26  Aufbau einer inneren Beziehung zur/zum Verstorbenen

Trauernde Kinder und Jugendliche sollen ermutigt werden, eine innere Beziehung zum verstorbenen Angehörigen aufzubauen. Durch die Begleitung beim Finden und Gestalten dieser inneren Bindung kann der Verlust verarbeitet werden.

Dafür müssen aber auch Beziehungsstörungen, wie die Wut über den verstorbenen Menschen oder Schuldgefühle geklärt werden.

27  Realisierung des Verlustes

Die Realität des Verlustes kann Kindern und Jugendlichen behutsam nahegebracht werden, indem man sich diesem, im Rahmen der kognitiven und emotionalen Grenzen, behutsam annähert. Hier ist es sinnvoll, den Schmerz und die Trauer zu externalisieren und zu gestalten, um den Gefühlen Ausdruck zu verleihen und sich schließlich von ihnen lösen zu können.

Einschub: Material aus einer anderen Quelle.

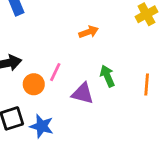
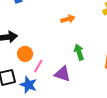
pink line: (55, 72) -> (38, 66), moved
purple triangle: (83, 93) -> (62, 74), moved

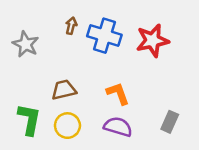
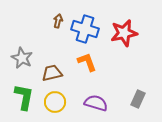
gray star: (26, 44) -> (22, 58), moved
orange L-shape: (118, 93) -> (87, 62), moved

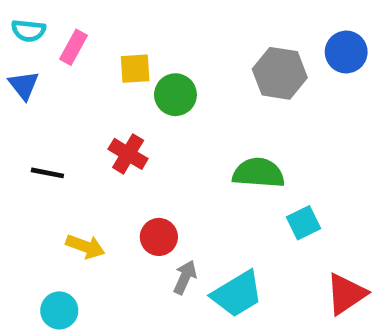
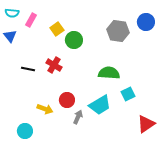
yellow square: (135, 69) -> (57, 29), turned -32
black line: (47, 173) -> (28, 69), moved
yellow arrow: (85, 246) -> (45, 109), moved
cyan trapezoid: (237, 294) -> (100, 105), moved

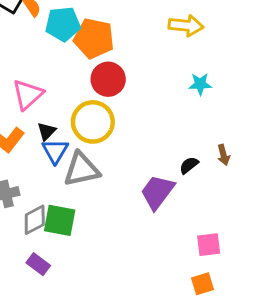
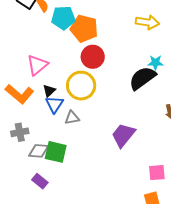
black semicircle: (189, 165) -> (142, 78), moved, size x2.0
gray triangle: (81, 169) -> (72, 118), size x0.6
gray diamond: (35, 220) -> (39, 151), turned 30

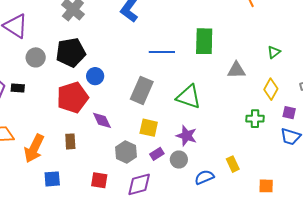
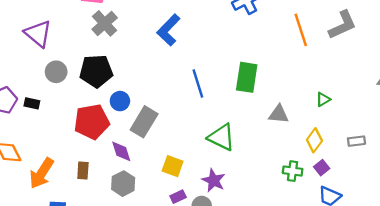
blue line: (162, 52) -> (198, 83), turned 65
gray rectangle: (142, 90) -> (144, 122), moved
purple square: (289, 113) -> (322, 168), moved, turned 32
gray hexagon: (126, 152) -> (123, 184), moved

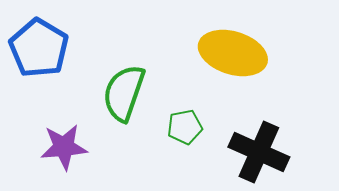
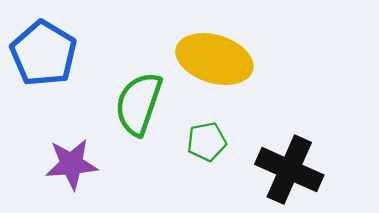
yellow ellipse: (233, 53) -> (214, 59), moved

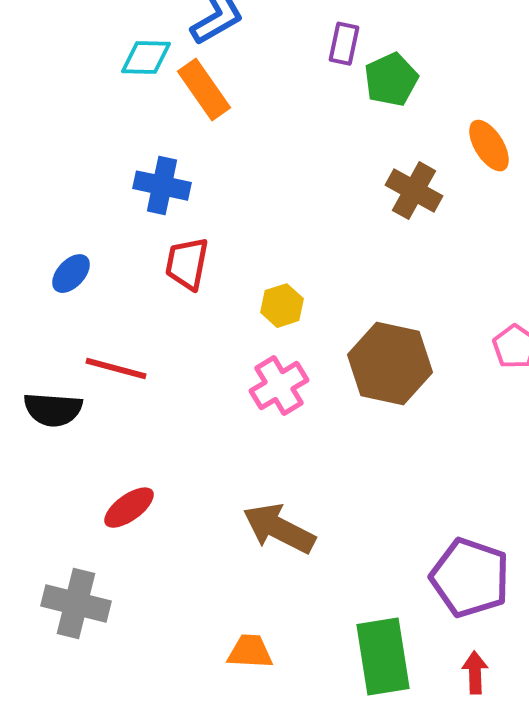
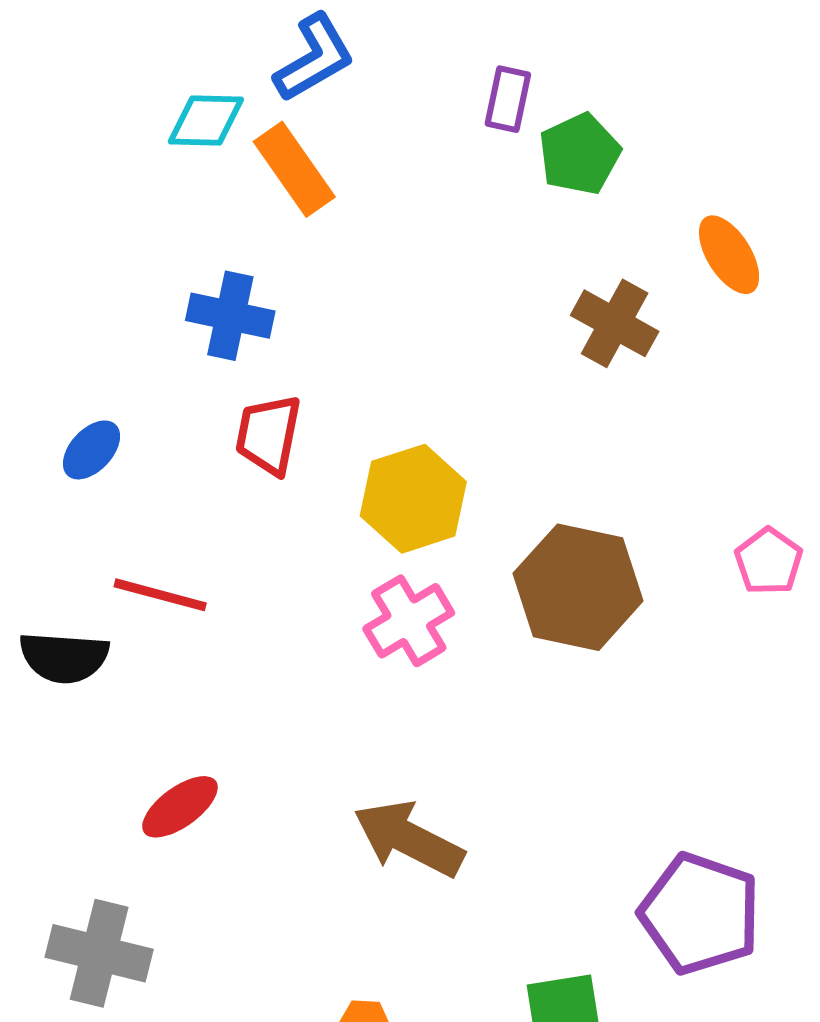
yellow hexagon: (282, 306) -> (413, 499), size x1.6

28 WeitergehendeEntwicklung

Trauernde Kinder und Jugendliche sollen schließlich auch dazu eingeladen werden, ihre durch den Verlust gebremste, oder stillstehende Entwicklung wieder aufzunehmen. Auch Erfahrungen wie Freude, Erfolg und Glück werden hierfür erlaubt und gefördert.

Kindern den Tod begreiflich zu machen und ihnen bei der Trauerbewältigung zu helfen, ist eine schwierige Aufgabe. Stehen Eltern vor dieser Herausforderung, fühlen sie sich oft rat- und hilflos. In dieser Situation können Trauergruppen oder eine professionelle Trauerbegleitung sinnvoll sein.

Eltern kann so auch beim Zurückfinden in die Elternfunktion und im Umgang mit der eigenen Trauer geholfen werden. Denn auch wenn Eltern ihre Trauer nicht verstecken sollten, haben Kinder grundsätzlich das Bedürfnis nach starken, verlässlichen Bezugspersonen, die in der Trauer nicht versinken.